Across the entries that follow, count each line holding "time" and state the total alone.

BEGIN MATERIALS PROVIDED

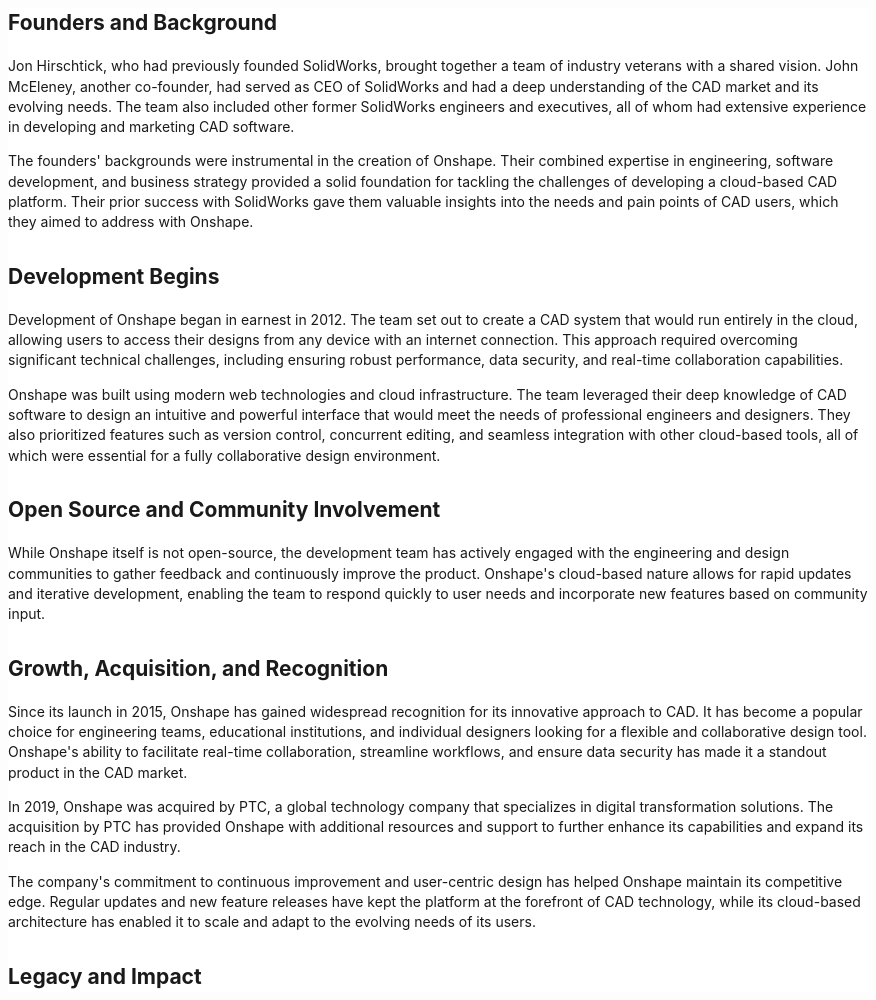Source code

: ## Founders and Background

Jon Hirschtick, who had previously founded SolidWorks, brought together a team of industry veterans with a shared vision. John McEleney, another co-founder, had served as CEO of SolidWorks and had a deep understanding of the CAD market and its evolving needs. The team also included other former SolidWorks engineers and executives, all of whom had extensive experience in developing and marketing CAD software.

The founders' backgrounds were instrumental in the creation of Onshape. Their combined expertise in engineering, software development, and business strategy provided a solid foundation for tackling the challenges of developing a cloud-based CAD platform. Their prior success with SolidWorks gave them valuable insights into the needs and pain points of CAD users, which they aimed to address with Onshape.

## Development Begins

Development of Onshape began in earnest in 2012. The team set out to create a CAD system that would run entirely in the cloud, allowing users to access their designs from any device with an internet connection. This approach required overcoming significant technical challenges, including ensuring robust performance, data security, and real-time collaboration capabilities.

Onshape was built using modern web technologies and cloud infrastructure. The team leveraged their deep knowledge of CAD software to design an intuitive and powerful interface that would meet the needs of professional engineers and designers. They also prioritized features such as version control, concurrent editing, and seamless integration with other cloud-based tools, all of which were essential for a fully collaborative design environment.

## Open Source and Community Involvement

While Onshape itself is not open-source, the development team has actively engaged with the engineering and design communities to gather feedback and continuously improve the product. Onshape's cloud-based nature allows for rapid updates and iterative development, enabling the team to respond quickly to user needs and incorporate new features based on community input.

## Growth, Acquisition, and Recognition

Since its launch in 2015, Onshape has gained widespread recognition for its innovative approach to CAD. It has become a popular choice for engineering teams, educational institutions, and individual designers looking for a flexible and collaborative design tool. Onshape's ability to facilitate real-time collaboration, streamline workflows, and ensure data security has made it a standout product in the CAD market.

In 2019, Onshape was acquired by PTC, a global technology company that specializes in digital transformation solutions. The acquisition by PTC has provided Onshape with additional resources and support to further enhance its capabilities and expand its reach in the CAD industry.

The company's commitment to continuous improvement and user-centric design has helped Onshape maintain its competitive edge. Regular updates and new feature releases have kept the platform at the forefront of CAD technology, while its cloud-based architecture has enabled it to scale and adapt to the evolving needs of its users.

## Legacy and Impact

END MATERIALS PROVIDED

TASK SOLUTION » 2